* **WHAT NEEDS TO BE DONE**
With images removed, transcribe each record exactly as it appears.

---- DATASET CONTENT

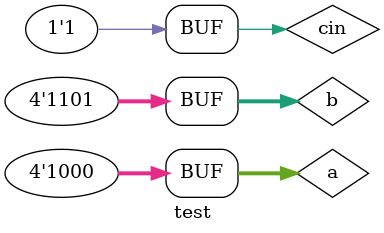
<source format=v>
`timescale 1ns / 1ps


module test;

	// Inputs
	reg [3:0] a;
	reg [3:0] b;
	reg cin;

	// Outputs
	wire [3:0] sum;
	wire cout;

	// Instantiate the Unit Under Test (UUT)
	myadd uut (
		.a(a), 
		.b(b), 
		.cin(cin), 
		.sum(sum), 
		.cout(cout)
	);

	initial begin
		// Initialize Inputs
		a = 0;
		b = 0;
		cin = 0;

		// Wait 100 ns for global reset to finish
		#100;
		a = 15;
		b = 15;
		cin = 0;
		
		#20;
		a = 7;
		b = 11;
		cin = 0;
		
		#20;
		a = 14;
		b = 9;
		cin = 0;
		
		#20;
		a = 2;
		b = 6;
		cin = 0;
		
		#20;
		a = 15;
		b = 15;
		cin = 1;
		
		#20;
		a = 5;
		b = 4;
		cin = 1;
		
		#20;
		a = 12;
		b = 13;
		cin = 1;
		
		#20;
		a = 1;
		b = 5;
		cin = 1;
		
		#20;
		a = 8;
		b = 13;
		cin = 1;
        
		// Add stimulus here

	end
      
endmodule


</source>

--------

* **EXERCISE RESULT**
<source format=v>
`timescale 1ns / 1ps


module test;

	// Inputs
	reg [3:0] a;
	reg [3:0] b;
	reg cin;

	// Outputs
	wire [3:0] sum;
	wire cout;

	// Instantiate the Unit Under Test (UUT)
	myadd uut (
		.a(a), 
		.b(b), 
		.cin(cin), 
		.sum(sum), 
		.cout(cout)
	);

	initial begin
		// Initialize Inputs
		a = 0;
		b = 0;
		cin = 0;

		// Wait 100 ns for global reset to finish
		#100;
		a = 15;
		b = 15;
		cin = 0;
		
		#20;
		a = 7;
		b = 11;
		cin = 0;
		
		#20;
		a = 14;
		b = 9;
		cin = 0;
		
		#20;
		a = 2;
		b = 6;
		cin = 0;
		
		#20;
		a = 15;
		b = 15;
		cin = 1;
		
		#20;
		a = 5;
		b = 4;
		cin = 1;
		
		#20;
		a = 12;
		b = 13;
		cin = 1;
		
		#20;
		a = 1;
		b = 5;
		cin = 1;
		
		#20;
		a = 8;
		b = 13;
		cin = 1;
        
		// Add stimulus here

	end
      
endmodule


</source>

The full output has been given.